■ **What you have to do**
Please restate word for word the line holding "Rendered at 1241 by 1754 pixels." and every following line through the end of the entries.

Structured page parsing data
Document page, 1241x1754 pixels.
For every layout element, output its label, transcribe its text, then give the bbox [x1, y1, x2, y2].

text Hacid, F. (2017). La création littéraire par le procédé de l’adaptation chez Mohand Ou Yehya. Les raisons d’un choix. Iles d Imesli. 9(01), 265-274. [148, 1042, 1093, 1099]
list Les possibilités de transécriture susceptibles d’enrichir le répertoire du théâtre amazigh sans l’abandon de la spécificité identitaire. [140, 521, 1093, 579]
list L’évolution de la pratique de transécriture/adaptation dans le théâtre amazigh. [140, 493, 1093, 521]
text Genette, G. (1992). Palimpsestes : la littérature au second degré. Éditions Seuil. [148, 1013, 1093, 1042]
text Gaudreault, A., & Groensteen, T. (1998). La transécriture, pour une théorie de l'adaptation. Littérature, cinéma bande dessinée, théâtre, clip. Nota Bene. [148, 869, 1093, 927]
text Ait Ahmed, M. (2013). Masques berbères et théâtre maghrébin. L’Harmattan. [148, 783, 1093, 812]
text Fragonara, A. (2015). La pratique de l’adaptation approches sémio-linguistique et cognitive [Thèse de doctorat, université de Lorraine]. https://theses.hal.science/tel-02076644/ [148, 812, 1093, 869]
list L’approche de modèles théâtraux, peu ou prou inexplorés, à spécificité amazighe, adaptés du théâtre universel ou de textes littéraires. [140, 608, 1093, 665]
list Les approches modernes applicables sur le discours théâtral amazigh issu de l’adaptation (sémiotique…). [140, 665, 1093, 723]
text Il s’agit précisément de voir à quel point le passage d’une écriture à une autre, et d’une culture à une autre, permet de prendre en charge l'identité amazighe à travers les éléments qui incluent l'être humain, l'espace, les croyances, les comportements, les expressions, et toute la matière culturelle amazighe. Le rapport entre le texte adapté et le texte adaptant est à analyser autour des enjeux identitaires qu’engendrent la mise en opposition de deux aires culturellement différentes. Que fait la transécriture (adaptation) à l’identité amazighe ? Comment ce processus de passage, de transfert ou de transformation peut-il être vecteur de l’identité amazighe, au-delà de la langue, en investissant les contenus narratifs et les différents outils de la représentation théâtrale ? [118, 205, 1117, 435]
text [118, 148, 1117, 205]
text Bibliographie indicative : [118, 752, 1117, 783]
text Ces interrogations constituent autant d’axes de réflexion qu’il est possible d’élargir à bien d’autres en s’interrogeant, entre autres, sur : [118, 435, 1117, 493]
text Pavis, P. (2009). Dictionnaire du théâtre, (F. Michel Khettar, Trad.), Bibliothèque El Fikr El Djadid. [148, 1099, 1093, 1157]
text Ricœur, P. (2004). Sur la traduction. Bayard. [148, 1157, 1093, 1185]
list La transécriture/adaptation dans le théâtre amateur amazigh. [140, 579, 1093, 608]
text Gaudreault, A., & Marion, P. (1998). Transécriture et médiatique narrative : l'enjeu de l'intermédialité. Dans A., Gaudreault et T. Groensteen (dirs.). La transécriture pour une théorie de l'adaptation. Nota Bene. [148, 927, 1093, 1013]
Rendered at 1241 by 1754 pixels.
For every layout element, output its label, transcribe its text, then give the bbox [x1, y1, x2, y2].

■ **Response to this exercise**
Rendered at 1241 by 1754 pixels.
For every layout element, output its label, transcribe its text, then give the bbox [x1, y1, x2, y2].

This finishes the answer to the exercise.